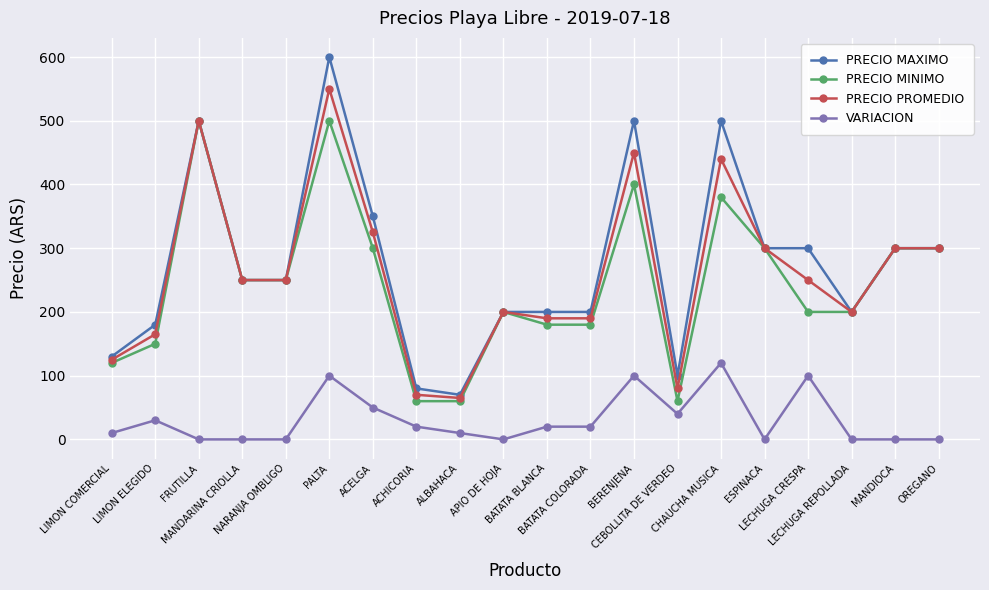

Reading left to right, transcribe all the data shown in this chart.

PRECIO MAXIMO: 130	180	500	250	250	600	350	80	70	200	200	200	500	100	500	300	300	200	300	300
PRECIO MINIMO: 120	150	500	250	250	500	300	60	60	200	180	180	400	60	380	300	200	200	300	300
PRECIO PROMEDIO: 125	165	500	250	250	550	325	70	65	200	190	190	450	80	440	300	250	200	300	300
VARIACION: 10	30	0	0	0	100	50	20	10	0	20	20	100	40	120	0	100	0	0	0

----

> _Task requirements_:
Pick out every line in the records above that contains the word "PRECIO", and copy each of those lines in full.

> _Reply to the task_:
PRECIO MAXIMO: 130	180	500	250	250	600	350	80	70	200	200	200	500	100	500	300	300	200	300	300
PRECIO MINIMO: 120	150	500	250	250	500	300	60	60	200	180	180	400	60	380	300	200	200	300	300
PRECIO PROMEDIO: 125	165	500	250	250	550	325	70	65	200	190	190	450	80	440	300	250	200	300	300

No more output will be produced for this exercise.